§ **EXERCISE DIRECTIONS**: In the records below, count the lines that have "Kaiju" and answer with the number alone.

§ **DATA FOR PROCESSING**:
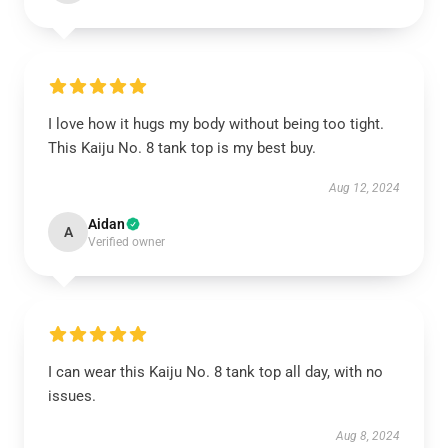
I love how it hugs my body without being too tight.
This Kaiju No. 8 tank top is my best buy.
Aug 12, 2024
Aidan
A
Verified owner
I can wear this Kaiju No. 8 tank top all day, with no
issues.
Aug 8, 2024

---

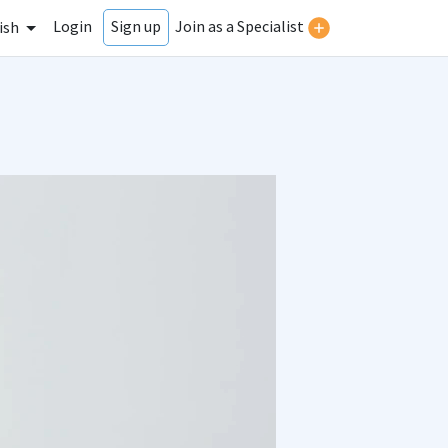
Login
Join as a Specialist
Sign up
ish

§ **RESULT OF THE EXERCISE**: 2